Art

Tala Madani's Absurdist Videos Toggle between Hope and Despair

Tala Madani's Manual Man 2019, single-channel color animation. Courtesy of David Kordansky Gallery.
Tala Madani's Manual Man 2019, single-channel color animation. Courtesy of David Kordansky Gallery.

On the 52nd floor of the towering Roppongi Hills complex in Tokyo, a family chuckled besides me. We were watching a succession of videos by Tala Madani, which were presented alongside a suite of her paintings as the newest chapter of the Mori Art Museum’s “MAM Projects” series—the institution’s platform for experimental projects by artists around the world. The ten animations, created between 2007 and 2019, uncover the Tehran-born, Los Angeles-based artist’s ongoing investigation of patriarchal power. Often featuring crudely rendered men who appear impish and witless, her work has been known for ridiculing society’s cyclical perpetuation of dominance and submission. Madani’s characters wound and deride one another in violent ways that carry an air of the slapstick comedy prevalent in children’s cartoons. Laughter softly filled the Mori Art Museum’s room, but unease emanated from the unfolding scenes.

Organized chronologically, these videos show the subtle evolution of Madani’s signature style. Although her earlier works are equally resonant, the artist’s technique of stop motion animation becomes distinguishably more refined with time, as she experiments with sound and occasional real-life footage. Three of the most recent animations—Mr. Time (2018), Manual Man (2019), and The Womb (2019)—were also shown at Madani's recent exhibition at Los Angeles's David Kordansky Gallery, which ended just one month before they debuted in Japan. These animations point to the tyranny of sociopolitical constructs, while questioning whether new generations have the potential to avoid their seemingly inescapable fates.

In Mr. Time, a generic, bespectacled man circles up and down escalators in a nondescript lobby, which in itself symbolizes the uniform settings that house corporate and governmental power throughout the world. Set rhythmically to a ticking clock, his mechanical movements are soon disrupted by a mob that appears on the landing above the escalators. The group shoves him down repeatedly without any provocation, applauding their own cruelty until the man is reduced to various dismembered, bloodied parts. As frenzy dispels the mob, the man's body parts continue ascending and descending the escalators, as though transfixed by a curse. In this way, Madani appears to make a mockery of capitalist aspirations, turning notions of upward mobility or workplace productivity into a violent spectacle.

Tala Madani, "The Womb" 2019, single-channel color animation. Courtesy of David Kordansky Gallery.

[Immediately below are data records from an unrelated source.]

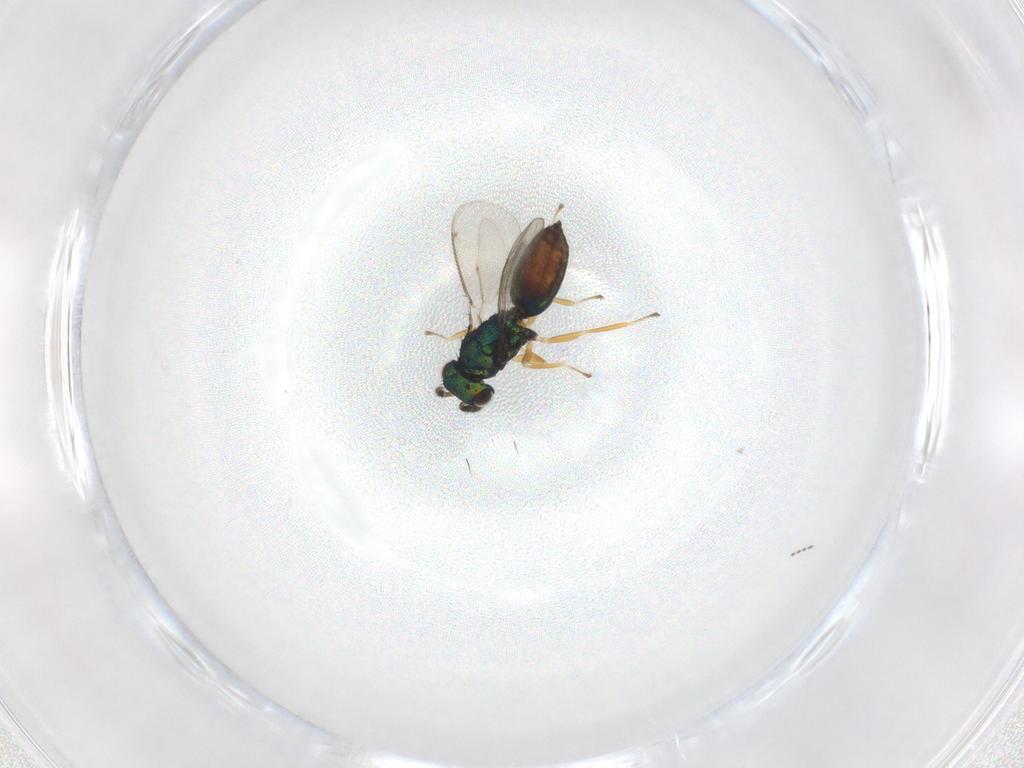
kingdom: Animalia
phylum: Arthropoda
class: Insecta
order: Hymenoptera
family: Eulophidae
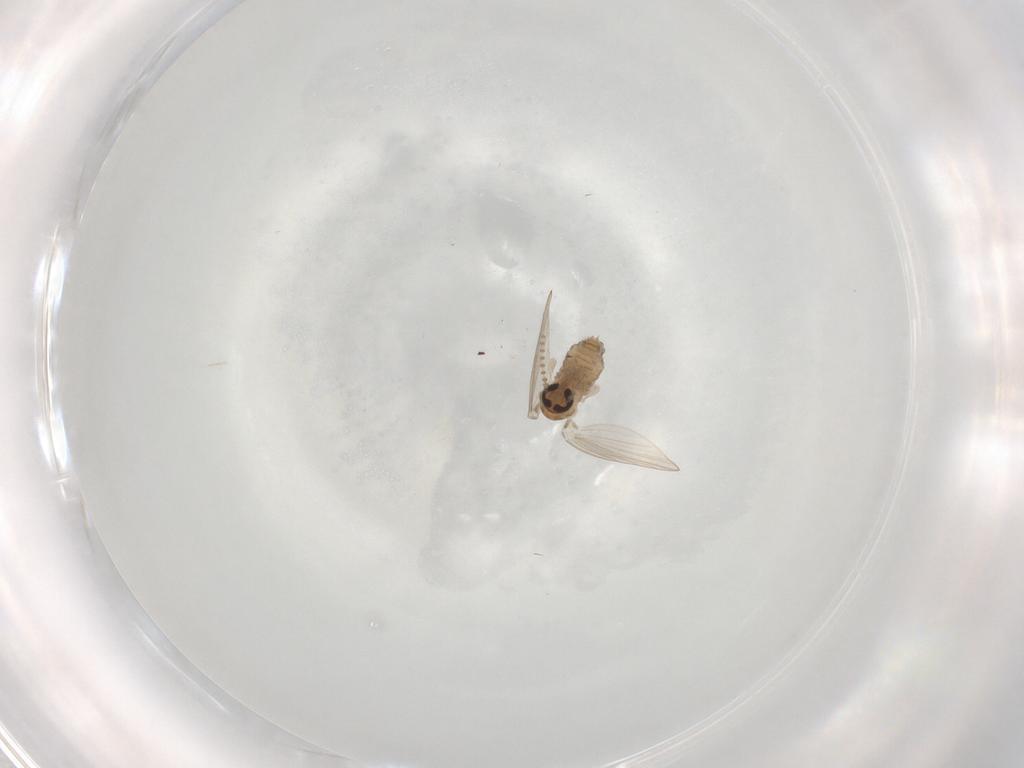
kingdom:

Manual Man and The Womb, on the other hand, give us partial cause for hope. The former follows a progression of men whose bodies transform into furniture and appliances after reading various instruction manuals. Towards the end of the video, a naked baby enters the room, peers through the window at a blinding light—an overt metaphor for unfiltered truth—and proceeds to smash his surrounding furnishings to bits. In the latter work, a fetus grows as condensed scenes extracted from the history of human civilization are projected onto his mother’s womb, as though it were a cinema for one. These scenes include Jesus’s crucifixion, the Industrial Revolution and nuclear warfare, interspersed with vignettes of cultural advancement. The fetus tries to turn off the screen with a television remote, but scenes continue to flash before its eyes. Exasperated by the macabre imagery, it finally pulls out a gun and punctures the womb until the same blinding light pierces through.

While the critique of patriarchal structures may not be new to Madani’s practice, her recent contemplations, which look to articulate the depth of its grip, feel revelatory. The recurring symbol of the naked baby, which also features prominently in the artist’s paintings, stands not only as the counterpoint to an adult world replete with systemic hierarchies of authority, but as a figure that is just as prone to aggression as those who presumably nurture him. Grim as this may be, there is power in these infants' yearnings for the destruction of the various structures in this world that reduce men into cogs in an unyielding system. Just as we see repeatedly with violent demonstrations against hegemonic powers around the globe, the naked baby uses resolute force to usher in a purity that perhaps only exists in Madani’s imagined world.